*Problem description*
Transcribe the stretch of entries below from the line with "летом – насладиться солнцем и купанием в" through the line with "Fr. Vonka a Jos. Najman", exactly and with both ends included; leave out all other lines.

((

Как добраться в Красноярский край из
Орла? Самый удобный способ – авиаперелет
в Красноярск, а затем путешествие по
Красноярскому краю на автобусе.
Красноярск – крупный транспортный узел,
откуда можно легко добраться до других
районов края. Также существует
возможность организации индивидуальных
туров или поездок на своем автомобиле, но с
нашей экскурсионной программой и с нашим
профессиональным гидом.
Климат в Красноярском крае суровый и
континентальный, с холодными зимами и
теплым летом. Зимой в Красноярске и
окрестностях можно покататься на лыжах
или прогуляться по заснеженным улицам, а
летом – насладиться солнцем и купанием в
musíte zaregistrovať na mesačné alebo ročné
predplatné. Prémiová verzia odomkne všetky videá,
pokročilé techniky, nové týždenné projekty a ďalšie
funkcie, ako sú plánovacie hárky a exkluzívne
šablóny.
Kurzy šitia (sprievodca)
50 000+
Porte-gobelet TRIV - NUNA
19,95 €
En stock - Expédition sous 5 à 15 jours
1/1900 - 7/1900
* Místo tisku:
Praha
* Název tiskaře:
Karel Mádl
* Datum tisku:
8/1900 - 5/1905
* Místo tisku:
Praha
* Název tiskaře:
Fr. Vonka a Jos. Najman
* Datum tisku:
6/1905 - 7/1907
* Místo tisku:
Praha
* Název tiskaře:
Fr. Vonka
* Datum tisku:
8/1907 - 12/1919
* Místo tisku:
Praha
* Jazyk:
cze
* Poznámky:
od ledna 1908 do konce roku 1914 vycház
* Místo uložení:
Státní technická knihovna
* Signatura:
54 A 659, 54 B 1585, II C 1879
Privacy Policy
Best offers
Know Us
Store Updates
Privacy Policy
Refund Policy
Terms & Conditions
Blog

))

*Output*
летом – насладиться солнцем и купанием в
musíte zaregistrovať na mesačné alebo ročné
predplatné. Prémiová verzia odomkne všetky videá,
pokročilé techniky, nové týždenné projekty a ďalšie
funkcie, ako sú plánovacie hárky a exkluzívne
šablóny.
Kurzy šitia (sprievodca)
50 000+
Porte-gobelet TRIV - NUNA
19,95 €
En stock - Expédition sous 5 à 15 jours
1/1900 - 7/1900
* Místo tisku:
Praha
* Název tiskaře:
Karel Mádl
* Datum tisku:
8/1900 - 5/1905
* Místo tisku:
Praha
* Název tiskaře:
Fr. Vonka a Jos. Najman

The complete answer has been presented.